On a Monday night at Soldier Field last month, when the Vikings won their third straight division game while holding the Bears without an offensive touchdown, the notion they could rebuild their defense on the fly, through lost preseason games and injured Pro Bowl players, might never have seemed more real.
The Vikings limited the Bears' moribund offense to 149 yards that night, knocking playoff nemesis Nick Foles out of the game and sending a head coach they hadn't beaten (Matt Nagy) in search of answers.
Mike Zimmer, the defensive architect who'd smirked at preseason expectations of a drop-off in 2020 and declared in August, "I've never had a bad defense — ever," had his team surging back toward a postseason bid with a group of young defenders that appeared on the way to proving him right.
He celebrated in the locker room that night by pointing out how quarterback Kirk Cousins had toppled a popular narrative with his first Monday night win and asking his team, "You like how this tastes? You like that?" with a smirk as he deadpanned his way through the quarterback's catchphrase.
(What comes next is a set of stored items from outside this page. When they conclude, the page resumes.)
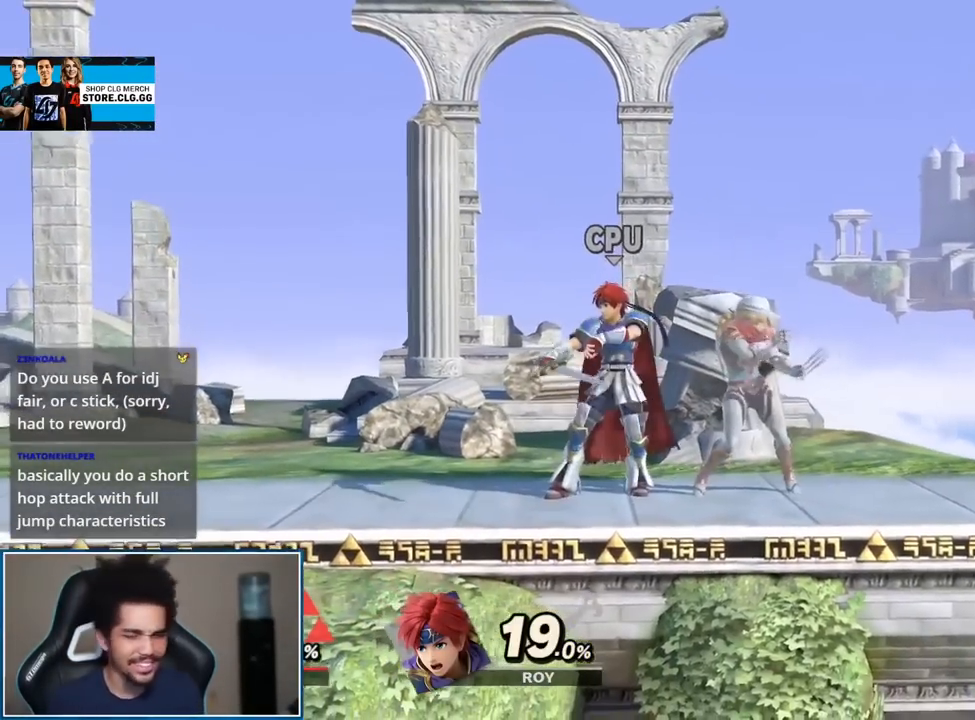
{"dt_ms": 500, "buttons": [], "left_stick": "center", "right_stick": "center", "events": [[133, "left_stick", "center"], [267, "right_stick", "left"], [383, "right_stick", "center"]]}
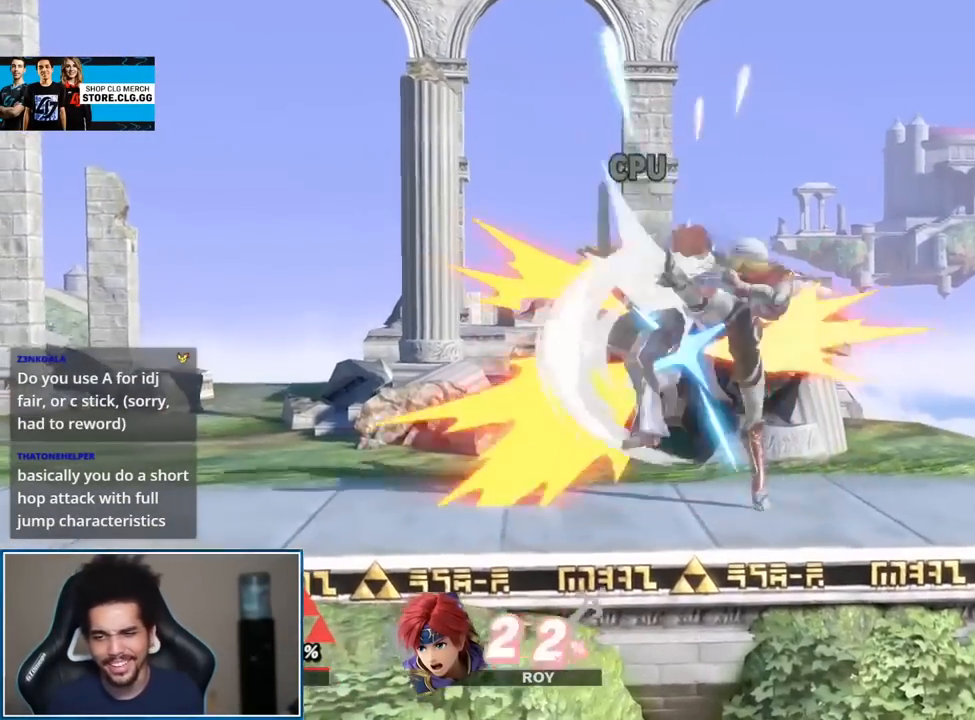
{"dt_ms": 500, "buttons": [], "left_stick": "left", "right_stick": "center", "events": [[167, "Y", "down"], [200, "Y", "up"], [250, "left_stick", "left"], [250, "right_stick", "left"], [333, "right_stick", "center"]]}
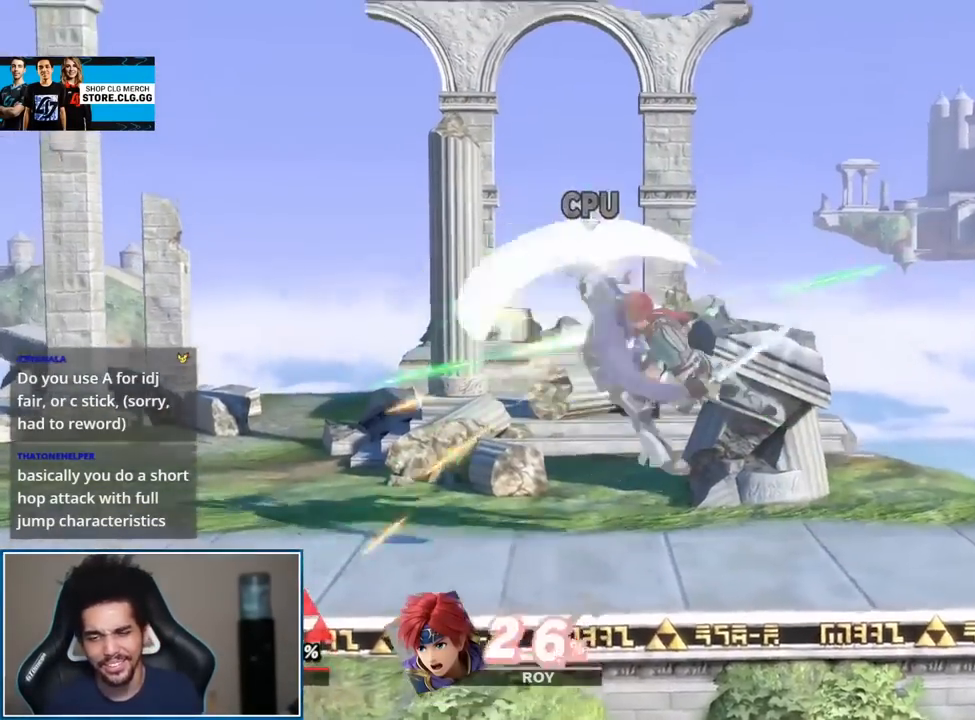
{"dt_ms": 500, "buttons": [], "left_stick": "center", "right_stick": "center", "events": [[200, "L1", "down"], [200, "left_stick", "down"], [233, "A", "down"], [233, "R1", "down"], [300, "left_stick", "center"], [350, "A", "up"], [350, "L1", "up"], [400, "R1", "up"]]}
There was no such revelry in the home locker room at U.S. Bank Stadium on Sunday, when the team the Vikings pummeled in November had 210 yards by the end of the first half. Instead, asked about running back Dalvin Cook's comments the Vikings' offense needed to take a long look at itself, Zimmer quietly responded, "The defense has to look in the mirror, too."
These Vikings might not be far from an extended opportunity for self-reflection, after a 33-27 loss to the Bears that put their postseason chances in dire condition.
The Vikings are now 6-8, after back-to-back losses to the Buccaneers and Bears stripped them of their playoff leverage before a must-win Christmas Day game against the Saints. On Sunday, the onus for their home loss to the Bears — their third in a row and their second in a must-win game — lay on their defense.